The impacts of solar UV radiation may be substantial. Since UV radiation modulate ozone in the stratosphere, the oscillation in UV levels may also affect the size of the ozone hole. Absorption of UV radiation by the ozone also heats up the stratosphere. Many scientists suspect that changes in stratospheric temperatures may alter weather patterns in the troposphere. Finally, an increase in the amount of UV radiation could impact human health, increasing the incidence of skin cancer, cataracts, and other Sun-exposure-related maladies
No.

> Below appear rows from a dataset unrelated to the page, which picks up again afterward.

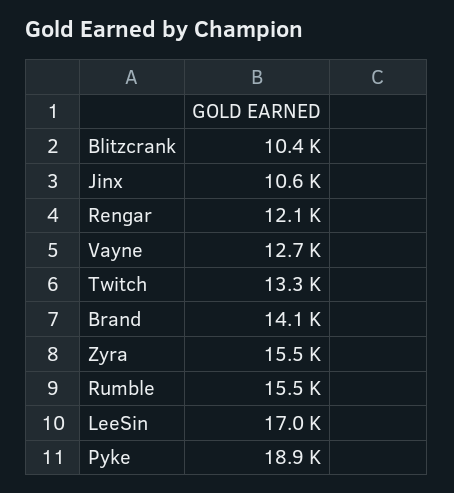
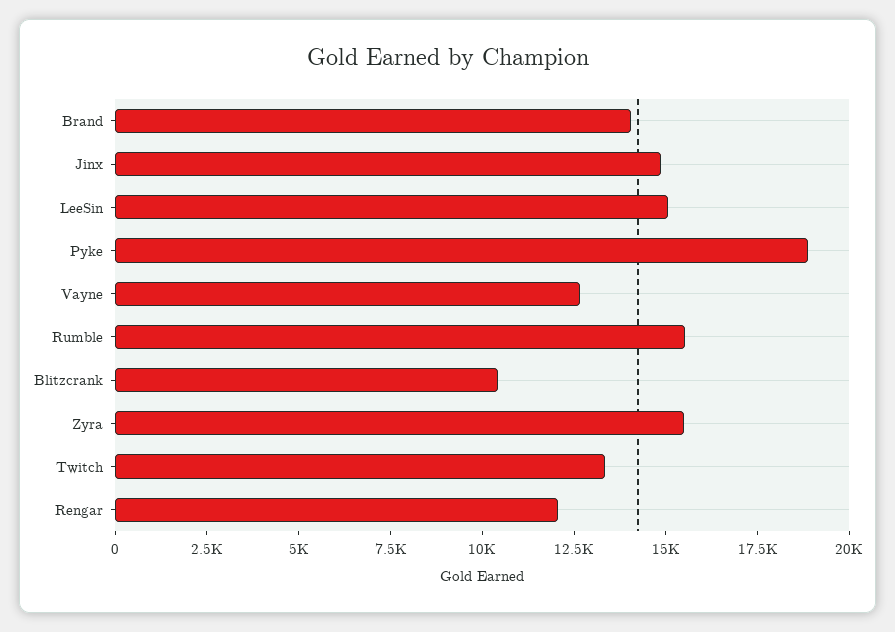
  {
    "Blitzcrank": 10400,
-   "Jinx": 10600,
+   "Jinx": 15000,
    "Rengar": 12100,
    "Vayne": 12700,
    "Twitch": 13300,
    "Brand": 14100,
    "Zyra": 15500,
    "Rumble": 15500,
-   "LeeSin": 17000,
+   "LeeSin": 15000,
    "Pyke": 18900
  }

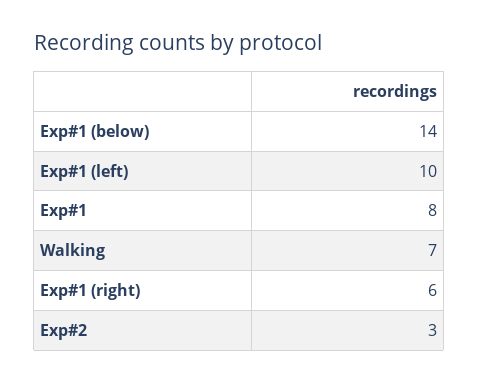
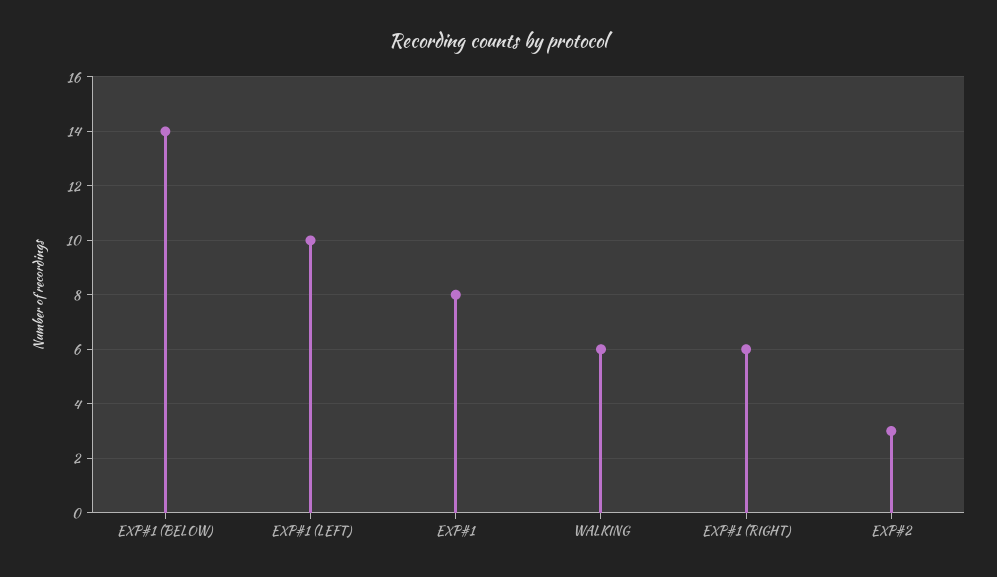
  {
    "Exp#1 (below)": 14,
    "Exp#1 (left)": 10,
    "Exp#1": 8,
-   "Walking": 7,
+   "Walking": 6,
    "Exp#1 (right)": 6,
    "Exp#2": 3
  }

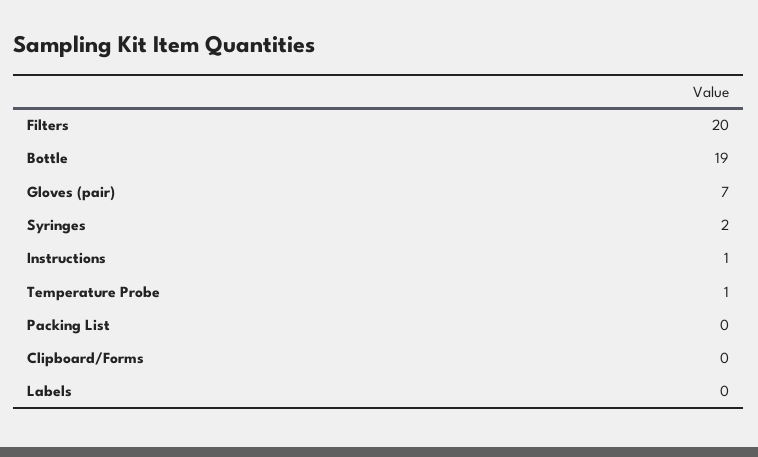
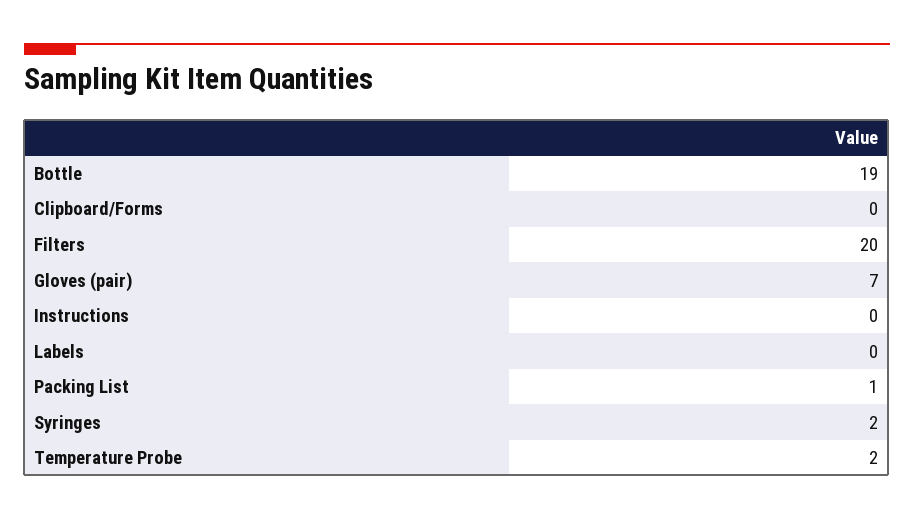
  {
    "Filters": 20,
    "Bottle": 19,
    "Gloves (pair)": 7,
    "Syringes": 2,
-   "Instructions": 1,
+   "Instructions": 0,
-   "Temperature Probe": 1,
+   "Temperature Probe": 2,
-   "Packing List": 0,
+   "Packing List": 1,
    "Clipboard/Forms": 0,
    "Labels": 0
  }

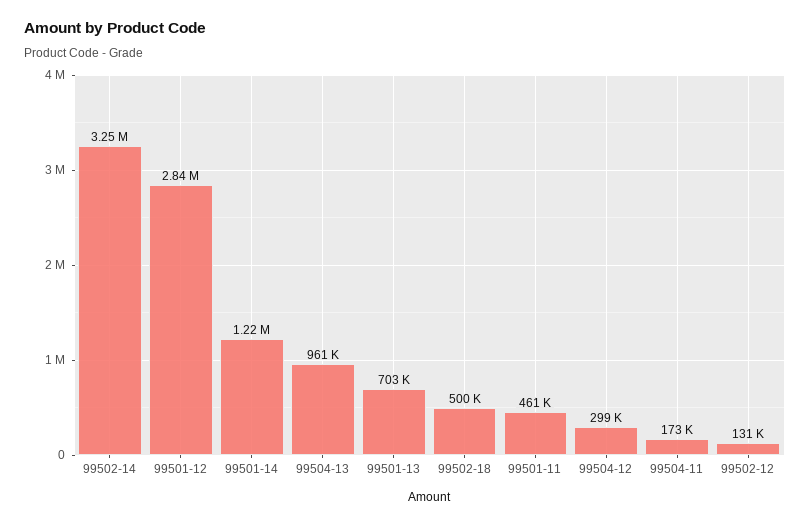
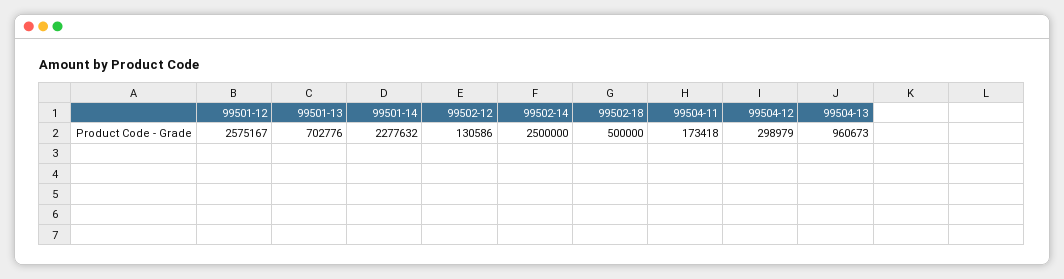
  {
-   "99502-14": 3250000,
+   "99502-14": 2500000,
-   "99501-12": 2840000,
+   "99501-12": 2575167,
-   "99501-14": 1220000,
+   "99501-14": 2277632,
    "99504-13": 960673,
    "99501-13": 702776,
    "99502-18": 500000,
-   "99501-11": 461000,
    "99504-12": 298979,
    "99504-11": 173418,
    "99502-12": 130586
  }

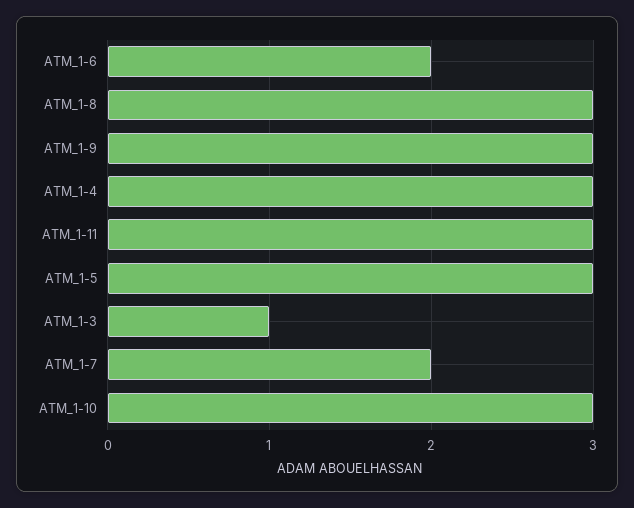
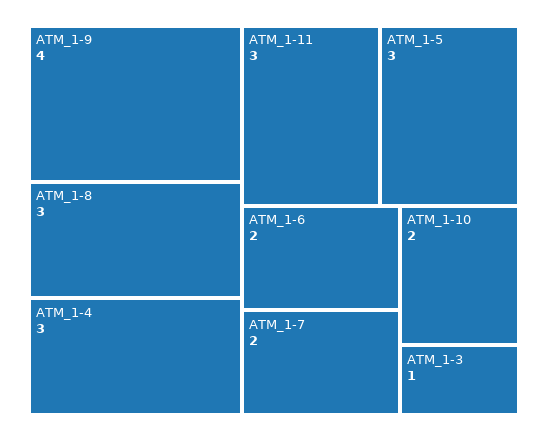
  {
    "ATM_1-6": 2,
    "ATM_1-8": 3,
-   "ATM_1-9": 3,
+   "ATM_1-9": 4,
    "ATM_1-4": 3,
    "ATM_1-11": 3,
    "ATM_1-5": 3,
    "ATM_1-3": 1,
    "ATM_1-7": 2,
-   "ATM_1-10": 3
+   "ATM_1-10": 2
  }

Scientists who study the link between solar activity and climate say there is no evidence that solar irradiance has changed enough over the last century to explain the intensity and speed of warming trends seen on Earth during the last century (https://svs.gsfc.nasa.gov/cgi-bin/details.cgi?aid=30615).
Of the many trends that appear to cause fluctuations in the Sun’s energy, those that last decades to centuries are the most likely to have little impact on the Earth’s climate in the foreseeable future. Studies of the link between solar activity and climate show that variations in the solar irradiance have been too small to explain the Earth’s warming during the last century. Though complex feedbacks between different components of the climate system (clouds, ice, oceans, etc.) make detailed climate predictions difficult and highly uncertain, most scientists predict the release of greenhouse gases from the burning of fossil fuels will continue to block a larger and larger percentage of outgoing thermal radiation emanating from the Earth. According to the 2013 report of the Intergovernmental Panel on Climate Change (IPCC), the resulting imbalance between incoming solar radiation and outgoing thermal radiation will likely cause the Earth to heat up over the next century, possibly melting polar ice caps, causing sea levels to rise, creating violent global weather patterns, and increasing vegetation density (IPCC, 2013).